Tell us about yourself?
I was born and raised in Chepseon, Kericho county and married in Central Imenti, Meru county. I am 28 years old and founder of Dear Little Sister Foundation. I went to Chepseon Primary School, Londiani Girls’ High school and later joined The University of Nairobi where I graduated with a degree in Economics, Mathematics and Sociology. Currently, I am an assistant manager in a Multinational Bank in Kenya.
What is Dear Little Sister Foundation all about?
Dear Little Sister is a foundation whose main objective is to nurture girls and find a solution to unplanned teenage pregnancies and forced early marriages through mentorship, accountability groups and rehabilitation of teenage mothers.
We also provide material support to enable girls pursue education and engage in constructive social and economic activities.
The idea of starting Dear Little Sister Foundation came up in 2014 after graduating from college. We held our first event in October 2017.
What was the inspiration behind Dear Little Sister Book?
Dear Little Sister is a fictional story based on real life experiences.
During one of the mid-term breaks when I was in Form Four, my usually jubilant mother was unusually sad. She told me my sister was pregnant. I felt sorry for both my mother and sister because if someone had talked to her about the dangers of engaging in early sex, maybe things would have been different. I vowed never to make my mother cry by getting pregnant as a teenager. This is what motivated me to write the book as a way of reaching out not only to my little sisters, but to every ‘littlel sister’ out there. My intention was to urge them not to let teenage pregnancy steal that beautiful smile from their mothers. I started writing the book when I was in high school in 2008 and completed it in my first year in campus in 2011. However, it was published this year.
What do you hope to achieve by planning Dear Little Sister forums?

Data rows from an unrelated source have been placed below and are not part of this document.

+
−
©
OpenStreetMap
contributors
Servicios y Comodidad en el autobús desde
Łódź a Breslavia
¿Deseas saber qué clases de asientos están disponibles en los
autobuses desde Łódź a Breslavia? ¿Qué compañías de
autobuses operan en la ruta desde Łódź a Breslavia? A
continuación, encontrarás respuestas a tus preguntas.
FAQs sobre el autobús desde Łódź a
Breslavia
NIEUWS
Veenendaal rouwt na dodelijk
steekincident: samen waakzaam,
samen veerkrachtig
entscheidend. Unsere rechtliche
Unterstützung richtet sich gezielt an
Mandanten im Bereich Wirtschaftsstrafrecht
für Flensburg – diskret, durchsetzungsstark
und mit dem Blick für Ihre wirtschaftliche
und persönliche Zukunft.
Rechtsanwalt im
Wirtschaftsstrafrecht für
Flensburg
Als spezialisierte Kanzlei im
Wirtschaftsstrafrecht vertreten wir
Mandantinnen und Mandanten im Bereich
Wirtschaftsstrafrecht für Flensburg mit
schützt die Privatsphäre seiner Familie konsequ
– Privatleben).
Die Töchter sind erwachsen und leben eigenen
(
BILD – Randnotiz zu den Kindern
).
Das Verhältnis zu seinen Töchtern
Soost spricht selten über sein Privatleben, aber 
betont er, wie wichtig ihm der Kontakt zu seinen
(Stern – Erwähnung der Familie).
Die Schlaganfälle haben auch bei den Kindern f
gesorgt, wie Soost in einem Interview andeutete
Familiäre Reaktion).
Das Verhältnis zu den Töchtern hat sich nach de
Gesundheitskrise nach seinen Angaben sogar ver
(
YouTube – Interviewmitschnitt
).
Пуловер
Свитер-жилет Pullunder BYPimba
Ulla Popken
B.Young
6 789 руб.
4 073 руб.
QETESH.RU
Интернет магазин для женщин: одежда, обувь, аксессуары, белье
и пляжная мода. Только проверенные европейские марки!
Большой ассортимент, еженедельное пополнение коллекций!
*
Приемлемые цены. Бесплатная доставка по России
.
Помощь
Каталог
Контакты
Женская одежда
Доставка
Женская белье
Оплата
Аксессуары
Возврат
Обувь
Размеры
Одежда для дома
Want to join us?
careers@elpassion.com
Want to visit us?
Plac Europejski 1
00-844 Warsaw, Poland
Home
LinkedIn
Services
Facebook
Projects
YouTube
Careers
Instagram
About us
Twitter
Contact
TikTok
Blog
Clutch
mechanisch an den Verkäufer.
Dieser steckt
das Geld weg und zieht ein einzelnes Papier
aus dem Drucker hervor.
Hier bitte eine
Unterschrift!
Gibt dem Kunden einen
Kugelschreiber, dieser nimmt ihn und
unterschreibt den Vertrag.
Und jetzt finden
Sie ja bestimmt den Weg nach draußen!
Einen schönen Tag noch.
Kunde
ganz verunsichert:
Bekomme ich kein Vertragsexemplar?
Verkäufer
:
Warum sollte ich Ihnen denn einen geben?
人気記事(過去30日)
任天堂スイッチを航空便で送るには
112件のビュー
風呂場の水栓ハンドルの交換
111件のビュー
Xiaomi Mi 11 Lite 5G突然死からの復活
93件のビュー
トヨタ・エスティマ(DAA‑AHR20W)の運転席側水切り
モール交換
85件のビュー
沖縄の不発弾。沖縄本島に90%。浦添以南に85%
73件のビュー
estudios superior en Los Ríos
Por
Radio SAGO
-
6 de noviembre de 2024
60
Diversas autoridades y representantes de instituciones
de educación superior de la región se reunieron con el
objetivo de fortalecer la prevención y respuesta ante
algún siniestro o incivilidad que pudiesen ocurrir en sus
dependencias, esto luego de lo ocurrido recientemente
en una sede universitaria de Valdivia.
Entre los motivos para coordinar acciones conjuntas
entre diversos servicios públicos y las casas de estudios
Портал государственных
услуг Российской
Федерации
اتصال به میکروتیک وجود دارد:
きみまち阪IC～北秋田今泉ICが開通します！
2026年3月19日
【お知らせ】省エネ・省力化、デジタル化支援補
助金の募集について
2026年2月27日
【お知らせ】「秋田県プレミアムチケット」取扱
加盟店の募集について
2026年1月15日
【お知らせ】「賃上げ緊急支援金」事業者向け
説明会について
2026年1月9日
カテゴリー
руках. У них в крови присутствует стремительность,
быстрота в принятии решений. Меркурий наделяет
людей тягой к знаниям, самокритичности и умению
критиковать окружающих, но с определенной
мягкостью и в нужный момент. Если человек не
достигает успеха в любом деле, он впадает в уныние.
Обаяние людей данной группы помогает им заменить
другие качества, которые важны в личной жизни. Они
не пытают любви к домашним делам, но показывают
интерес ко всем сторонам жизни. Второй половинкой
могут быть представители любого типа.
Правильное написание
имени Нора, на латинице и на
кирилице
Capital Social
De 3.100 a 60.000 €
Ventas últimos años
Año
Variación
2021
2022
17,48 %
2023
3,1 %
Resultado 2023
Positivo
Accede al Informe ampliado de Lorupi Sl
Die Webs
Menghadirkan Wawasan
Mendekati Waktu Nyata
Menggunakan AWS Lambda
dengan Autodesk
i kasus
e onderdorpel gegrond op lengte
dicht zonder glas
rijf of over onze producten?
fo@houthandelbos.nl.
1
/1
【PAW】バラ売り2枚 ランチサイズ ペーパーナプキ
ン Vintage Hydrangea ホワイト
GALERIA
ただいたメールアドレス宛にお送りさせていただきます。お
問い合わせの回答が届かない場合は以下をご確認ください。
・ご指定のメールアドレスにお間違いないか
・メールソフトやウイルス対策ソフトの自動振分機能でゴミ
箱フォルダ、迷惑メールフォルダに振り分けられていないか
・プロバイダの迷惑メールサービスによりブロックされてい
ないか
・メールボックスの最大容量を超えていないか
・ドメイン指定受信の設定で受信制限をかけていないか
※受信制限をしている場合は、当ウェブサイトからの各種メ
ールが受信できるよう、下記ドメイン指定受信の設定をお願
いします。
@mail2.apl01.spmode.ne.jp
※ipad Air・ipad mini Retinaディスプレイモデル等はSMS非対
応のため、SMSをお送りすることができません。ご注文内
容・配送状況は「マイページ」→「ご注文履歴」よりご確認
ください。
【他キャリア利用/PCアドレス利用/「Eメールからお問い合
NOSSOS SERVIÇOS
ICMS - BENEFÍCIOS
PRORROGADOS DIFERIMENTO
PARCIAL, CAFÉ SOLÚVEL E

We plan forums every two months. In between, we get invited to learning institutions to talk to students during mentorship forums. We do not have any sponsors and we rely on proceeds from the sale of Dear Little Sister and my own resources. We invite any person/organisation to partner with us and or buy copies of the book to help us achieve our mission and vision. In mid-november after schools have closed we will hold a forum to challenge girls and boys to be responsible during the long holiday. Our theme will be Foregoing short-lived pleasure for a beautiful future.
What challenges do you face?
Our main challenge is finances since we don’t have any partners yet. We also have to balance between our work schedules and the foundation’s activities. We use the book sales to run our events but the low sales volume is a constraint. We encounter needy cases that require financial interventions amongst the girls and teenage mothers and this is really challenging us. However, we are exploring various avenues of fundraising.
Where do you want to see this foundation in five years?
Our short-term plan is to ensure there is at least a 40 per cent reduction in the number of girls dropping out of schools due to teenage pregnancies and related challenges in our current project areas.
We plan to assist teenage mothers pick up the broken pieces of their lives and help them trace their way back. We want them to achieve their dreams and become useful members of their families, communities, country and continent.
You are a banker, wife and mother. How do you balance this?
When I am at home, I put aside the title of being an assistant manager and a director to Dear Little Sister Foundation and I assume my role as a mother and a wife. When I am at work, I give it my best because I have set targets to meet and I have to give value to my employer. During weekends and leave days, I do as much as I can for Dear Little Sister foundation in terms of attending forums and attending consultative meetings. I am lucky to have a supportive husband who always encourages me to keep going. Above all, God’s grace is sufficient.